Thursday, October 31, 2013

Law Jobs: By the Numbers

Have you ever wondered what the employment statistics in U.S. News and World Report actually mean? Where do the mysterious numbers come from? Are they based in fact? Are they at all accurate?

The answers to these and other employment statistics questions are now available online in an easy-to-use source: Law Jobs: By the Numbers, compiled and published by the University of Denver School of Law’s Institute for the Advancement of the American Legal System (IAALS).

Law Jobs demystifies the formulas used by U.S. News and World Report and a handful of other organizations that rank based on employment data. It further allows users to compare and contrast the job numbers from all these sources and to create your own formula based on the factors important to you.

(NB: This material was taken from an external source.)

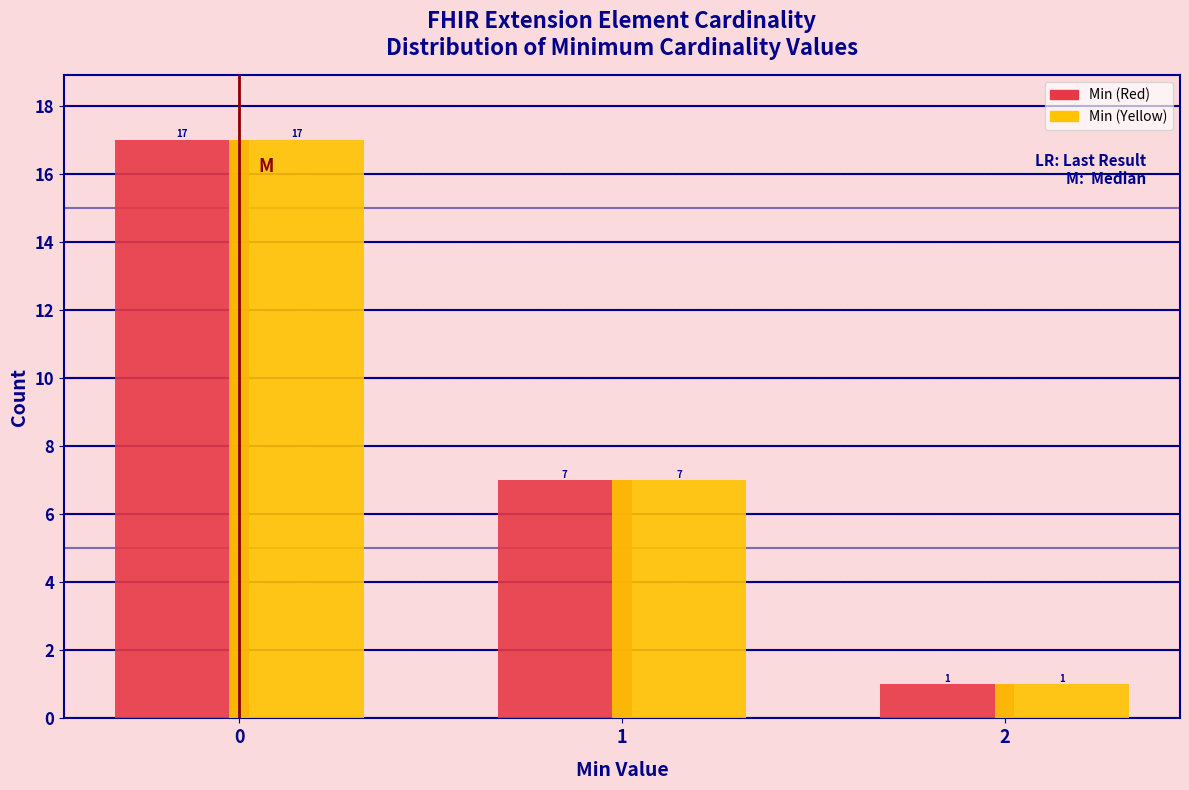

Reading right to left, what are all the values shown in this chart?

Min (Red): 2=1	1=7	0=17
Min (Yellow): 2=1	1=7	0=17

The U.S. News and World Report formula looks at full-time, long-term jobs that either require bar passage or give an advantage to a JD and divides it by the total graduates:

US News and World Report Formula Bar Passage required full time long term and JD advantage full time long term in numerator and all graduates in denominator

The U.S. News employment numbers are therefore useful to people interested in the percentage of graduates employed in long-term, full-time licensed attorney jobs or in which an applicant with a JD is somehow advantaged over an applicant without a JD.  This formula may be over-inclusive if a person looking at the job numbers doesn’t believe that a person with a JD should work as anything other than a licensed attorney.

A person interested only in employment numbers for attorneys is full-time, long-term jobs, might want to review the statistics from Law School Transparency instead.  The LST formula divides full-time long term bar passage required jobs excluding solo attorneys by the total number of graduates.

Law School Transparency Formula Bar Passage required full time long term excluding solo practitioners in the numerator and all graduates in the denominator

Lastly, users can create their own formulas based on factors important to them. Looking at all US law school graduates, I created a formula that really focused on individuals employed in licensed attorney or JD advantaged positions, giving twice as much weight to the licensed attorney jobs.

Here is how my results compared with the popular ranking systems:

comparison chart my reults forty two percent compared to US News sixty five point seven percent LST fifty four point two percent NALP eighty four point 3 NJ seventy one percent and ATL fifty three point one percent

When eliminating the solo attorneys and the law school funded positions, employment for new attorneys was only 42%.

Unfortunately the numbers in the Law Jobs Calculator are based on the ABA’s Employment Summary Report, which are self-reported by the schools. How much you trust the numbers is up to you.

Law Jobs is great at demystifying law school employment statistics and it can provide hours of fun playing around with various formulas. But as with any other ranking system, apply the results with caution.